Les interprétations divergent sur les déclencheurs comme sur les causes profondes de la crise qui a débuté en 2007-2008, mais aussi sur la solidité ou les fragilités du système financier aujourd’hui. Sans doute faut-il distinguer les banques des autres acteurs de la finance pour analyser les évolutions depuis dix ans. Les banques ont changé, même si Laurent Quignon explique que la crise a conforté le modèle français de banque universelle malgré une baisse importante de leur rentabilité. Les banques françaises ont bien traversé la crise, confirme Marie-Anne Barbat-Layani, qui rappelle qu’elles ont doublé leurs fonds propres en dix ans. Enfin, les banques sont désormais un peu partout davantage régulées et supervisées, presque trop pour certains, pas encore assez pour d’autres…

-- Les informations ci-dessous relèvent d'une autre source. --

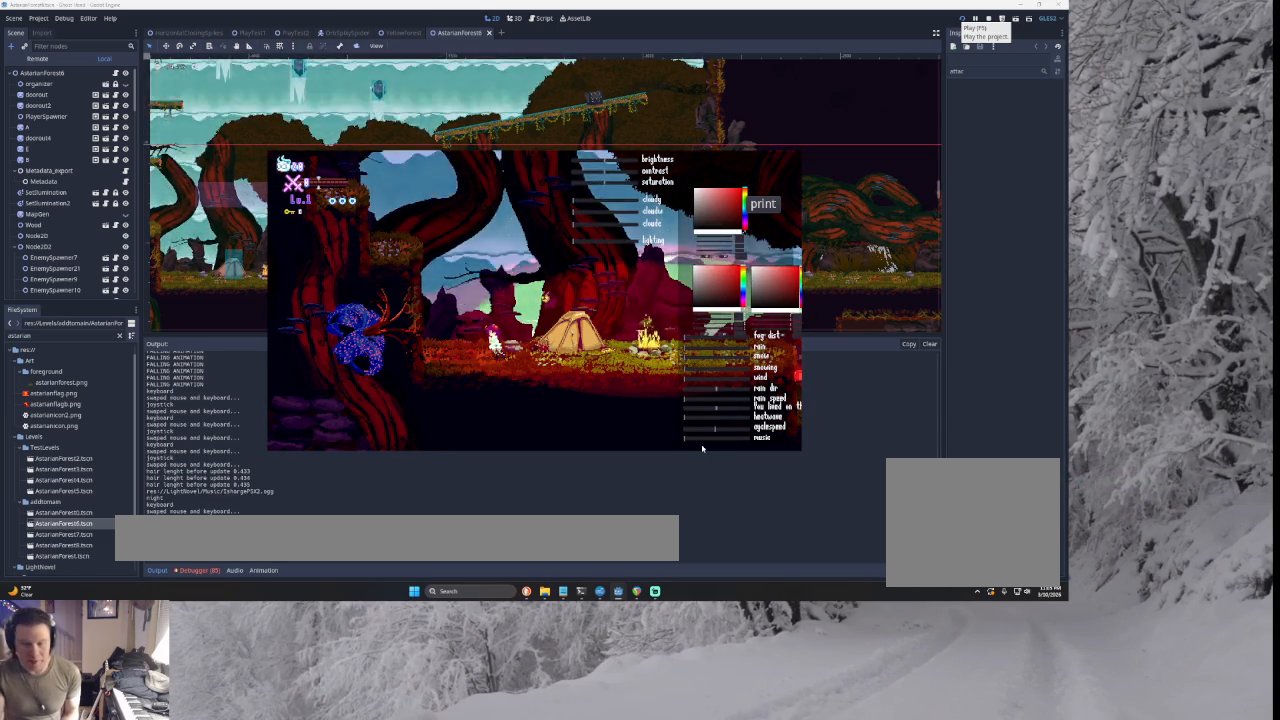
{"buttons": ["CROSS"], "left_stick": "center", "right_stick": "center", "events": []}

Les réformes réglementaires post-crise ont de fait surtout concerné le secteur bancaire. Catherine Karyotis et Gaëlle Le Guirriec-Milner reviennent sur la refonte de la réglementation financière et estiment que beaucoup resterait à faire pour rendre le système financier dans son ensemble plus sécurisé, voire plus éthique. Car les banques à elles seules ne représentent pas toute la finance, loin s’en faut, et la crise de 2007-2008 est née aux États-Unis et pas en premier lieu dans les banques. Or les différents acteurs financiers étaient et restent interconnectés. Et le shadow banking, i.e. la finance non régulée, cité comme source de risque actuellement, a grossi en volume depuis 2007.

Nouveaux risques

Dans le paysage post-crise, à des risques anciens qui perdurent s'ajoutent de nouveaux risques  qui pèsent négativement sur le système financier. Certains remèdes pourraient se transformer en maux. Beaucoup s’accordent à penser que les politiques monétaires non conventionnelles qui ont sauvé le système ont participé à accroître l’endettement et sont aujourd’hui sources de danger potentiel, en cas de remontée des taux.

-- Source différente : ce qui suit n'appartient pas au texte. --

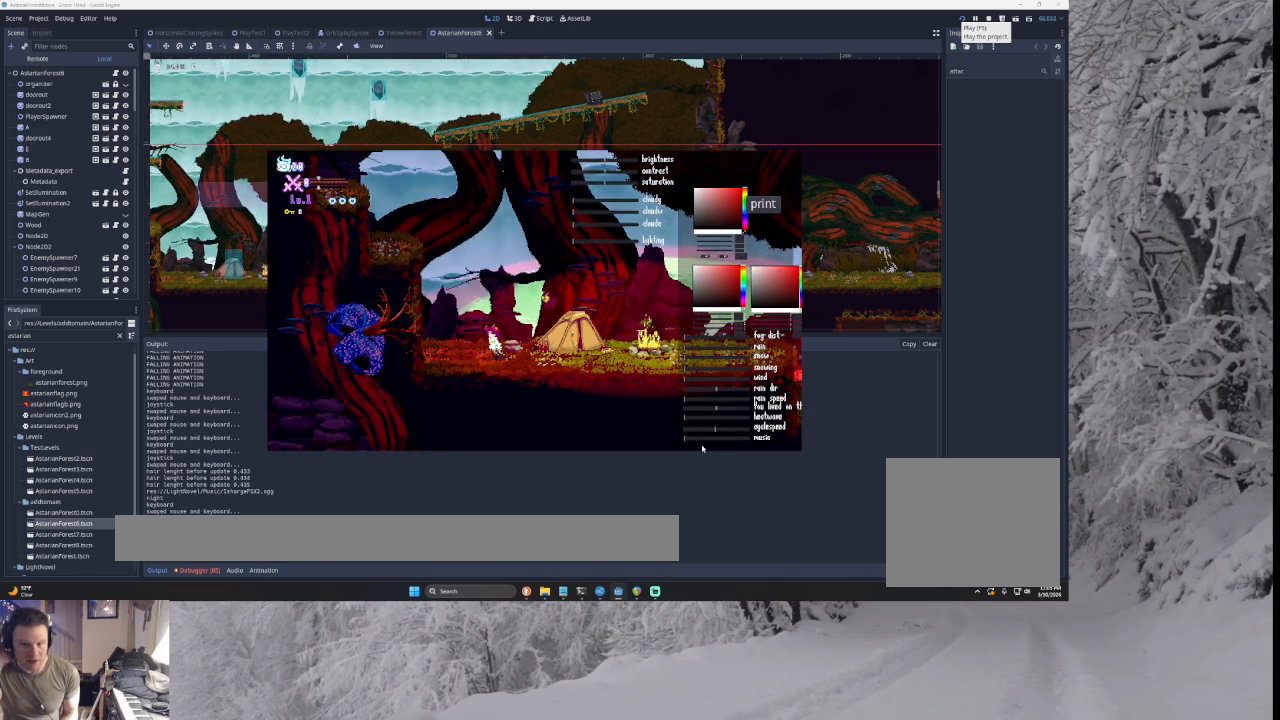
{"buttons": ["CROSS"], "left_stick": "center", "right_stick": "center", "events": []}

Ainsi, des auteurs aussi différents que Patrick Artus et Jean-Michel Naulot livrent des analyses macroéconomiques des fragilités actuelles qui convergent sur certains points : l’attention au rythme de sortie des politiques monétaires, le risque de liquidité et l’évolution des taux d’endettement.

Lors de la présentation, fin juin, du rapport sur l’évaluation des risques du système financier français, Sylvie Goulard, sous-gouverneur de la Banque de France, a déclaré : « Les institutions financières françaises sont résilientes mais une hausse des taux d’intérêt de long terme pourrait devenir une source de risque si elle est brutale. » Ce rapport semestriel, qui s’achève sur les risques liés au shadow banking, identifie deux risques de niveau élevé, avec une perspective en hausse pour les six prochains mois : l’endettement du secteur privé en France, l’accumulation de liquidité et la forte croissance des opérations à effet de levier (LBO) ; et le risque de marché, avec le risque de correction abrupte des prises de risque.

Enfin, dans une perspective historique, Hubert Bonin rappelle dans son article qu’aucune crise ne doit être considérée comme la dernière.